Scaling up commercial hydrogen production by water electrolysis requires efficient oxygen evolution reaction (OER) electrodes that can deliver large current densities (more than 500 mA cm−2) at low overpotentials. Here, a highly active and conductive shell‐based cellular (Shellular) electrode is developed through a strategy of embedding nanocrystalline Ni3Nb intermetallics into an amorphous NiFe‐OOH matrix. The tailor‐made laser remelting process enables the dispersive precipitation of corrosion‐resistant nanocrystalline Ni3Nb in large numbers. After in situ electrochemical activation in the self‐developed growth‐mode‐control electrolyte, the amorphous NiFe‐OOH nanosheets and nanocrystalline Ni3Nb are formed on the as‐printed Inconel 718. The conductive atomic force microscopy (C‐AFM) studies and density functional theory (DFT) calculations elucidate that nanocrystalline Ni3Nb can simultaneously enhance the conductivity and activity of the catalyst film. Additionally, a Shellular structure inspired by nature is designed, interestingly, its specific surface area keeps constant with increases in porosity. This design can result in a large surface area and high porosity but with less material cost.
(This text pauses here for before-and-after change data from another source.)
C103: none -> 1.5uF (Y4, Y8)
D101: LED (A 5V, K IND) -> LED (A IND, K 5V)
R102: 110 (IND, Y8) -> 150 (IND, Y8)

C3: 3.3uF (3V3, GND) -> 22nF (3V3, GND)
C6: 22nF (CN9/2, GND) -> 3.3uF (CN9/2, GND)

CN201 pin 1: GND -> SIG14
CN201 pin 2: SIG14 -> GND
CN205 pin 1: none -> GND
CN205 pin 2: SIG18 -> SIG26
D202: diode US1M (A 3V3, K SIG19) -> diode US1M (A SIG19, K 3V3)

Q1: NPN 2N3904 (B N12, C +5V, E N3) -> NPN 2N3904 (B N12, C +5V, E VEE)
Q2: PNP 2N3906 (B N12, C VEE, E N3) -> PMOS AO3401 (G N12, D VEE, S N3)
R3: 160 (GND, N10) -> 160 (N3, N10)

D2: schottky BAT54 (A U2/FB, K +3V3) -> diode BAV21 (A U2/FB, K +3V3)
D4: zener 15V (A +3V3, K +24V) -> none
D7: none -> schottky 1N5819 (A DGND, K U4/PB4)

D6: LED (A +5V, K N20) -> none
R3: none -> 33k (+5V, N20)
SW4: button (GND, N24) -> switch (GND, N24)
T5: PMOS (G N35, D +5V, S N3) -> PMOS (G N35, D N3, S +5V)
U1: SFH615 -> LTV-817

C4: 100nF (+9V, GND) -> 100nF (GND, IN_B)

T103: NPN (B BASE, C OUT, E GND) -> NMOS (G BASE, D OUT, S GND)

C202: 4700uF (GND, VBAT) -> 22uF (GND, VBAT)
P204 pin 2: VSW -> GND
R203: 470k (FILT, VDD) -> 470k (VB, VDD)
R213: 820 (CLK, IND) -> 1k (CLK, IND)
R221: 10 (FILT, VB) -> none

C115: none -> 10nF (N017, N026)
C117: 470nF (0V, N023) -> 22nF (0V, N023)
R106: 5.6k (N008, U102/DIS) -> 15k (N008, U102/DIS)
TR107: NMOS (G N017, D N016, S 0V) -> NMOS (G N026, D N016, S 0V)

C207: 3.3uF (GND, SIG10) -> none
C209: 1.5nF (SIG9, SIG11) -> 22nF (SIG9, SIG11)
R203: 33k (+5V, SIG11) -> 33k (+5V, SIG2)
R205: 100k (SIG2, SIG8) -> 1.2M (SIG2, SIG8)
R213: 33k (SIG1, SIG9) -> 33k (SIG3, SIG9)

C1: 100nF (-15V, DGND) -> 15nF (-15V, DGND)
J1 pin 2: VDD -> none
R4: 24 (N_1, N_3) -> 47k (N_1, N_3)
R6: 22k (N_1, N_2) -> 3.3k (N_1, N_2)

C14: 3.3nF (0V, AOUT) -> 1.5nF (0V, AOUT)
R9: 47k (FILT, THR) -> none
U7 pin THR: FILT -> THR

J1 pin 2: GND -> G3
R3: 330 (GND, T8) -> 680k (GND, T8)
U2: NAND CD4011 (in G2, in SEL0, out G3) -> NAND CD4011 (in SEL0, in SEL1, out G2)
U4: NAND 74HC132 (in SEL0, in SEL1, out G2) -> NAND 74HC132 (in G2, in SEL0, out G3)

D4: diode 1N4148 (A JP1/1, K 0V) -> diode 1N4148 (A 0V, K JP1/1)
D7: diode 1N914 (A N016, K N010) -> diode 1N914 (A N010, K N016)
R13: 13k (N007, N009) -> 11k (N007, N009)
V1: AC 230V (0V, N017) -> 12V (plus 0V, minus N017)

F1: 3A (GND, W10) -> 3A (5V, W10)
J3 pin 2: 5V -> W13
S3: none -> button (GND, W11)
Using this electrochemically activated Shellular electrode for OER, a high current density of 1500 mA cm−2 is achieved at a record‐low overpotential of 261 mV with good durability. This development may open the door for large‐scale industrial water electrolysis. A hierarchical electrode of amorphous NiFe‐OOH nanosheets with embedded nanocrystalline Ni3Nb intermetallics is achieved through in situ electrochemical activation of the 3D‐printed Inconel 718 metallic support with nature‐inspired conductive shell‐based cellular architecture. This tailor‐made electrode exhibits excellent electrocatalytic activity, high electronic conductivity, and good durability, enabling superior oxygen evolution reaction performance, especially at large current densities.